_DOCUMENT EXTRACT_.
+ + +

Today, there are several different wheelchairs available, but the most common is the steel-framed wheelchair.
This type of manual wheelchair shares the design, which was developed over eighty years ago, and is found in most hospitals.
They are also referred to as Traditional wheelchairs, standard wheelchairs, or Conventional Wheelchairs.
Below, you will find a diagram of a traditional wheelchair and a list of its components.
Click on any of the links to find out its description, or you can scroll down the page.
The footrests also called footplates, and foot pedals can be adjusted to accommodate different lengths and rotate.
The leg rest extends from the front of the wheelchair, and the Footrest is attached to the legrest.
3, Front Rigging
The front rigging refers to the footrest arm and the legrest as a single unit.
In most conventional wheelchairs, the front rigging can be removed, but this is not always the case in less expensive models.

+ + +

_DATA EXCERPTS_.
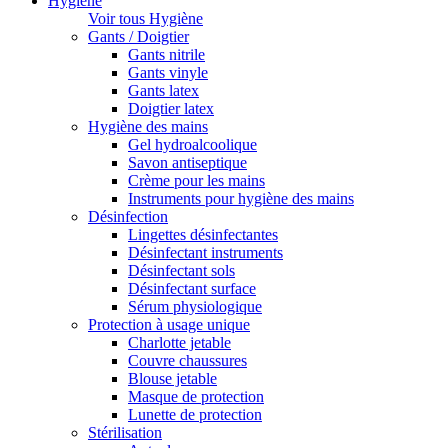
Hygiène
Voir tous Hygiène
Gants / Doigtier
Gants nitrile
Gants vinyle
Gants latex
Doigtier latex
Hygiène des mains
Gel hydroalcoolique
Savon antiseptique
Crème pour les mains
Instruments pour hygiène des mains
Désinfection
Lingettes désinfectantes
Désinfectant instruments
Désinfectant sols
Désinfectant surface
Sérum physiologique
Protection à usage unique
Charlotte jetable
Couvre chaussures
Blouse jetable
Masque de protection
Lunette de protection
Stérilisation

+ + +

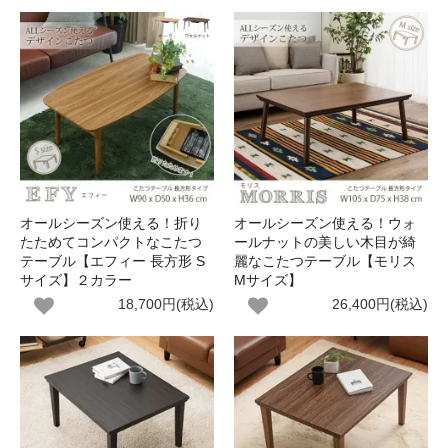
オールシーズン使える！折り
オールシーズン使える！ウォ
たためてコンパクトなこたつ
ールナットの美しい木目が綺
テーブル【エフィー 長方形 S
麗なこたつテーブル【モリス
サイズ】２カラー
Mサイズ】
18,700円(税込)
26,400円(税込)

+ + +

_TASKS TO COMPLETE_.
a - Answer these questions using the wheelchair text.
(i) How long ago was the design shared by the steel-framed wheelchair developed?
(ii) What is the footrest attached to?
(iii) What does the front rigging refer to?
b - Reproduce word for word the part of the wheelchair text that opens with the words containing "Today, there are" and closes with "in most hospitals.".

_RESPONSES BY ITEM NUMBER_.
a -
(i) Over eighty years ago.
(ii) The legrest.
(iii) The footrest arm and the legrest as a single unit.

b -
Today, there are several different wheelchairs available, but the most common is the steel-framed wheelchair.
This type of manual wheelchair shares the design, which was developed over eighty years ago, and is found in most hospitals.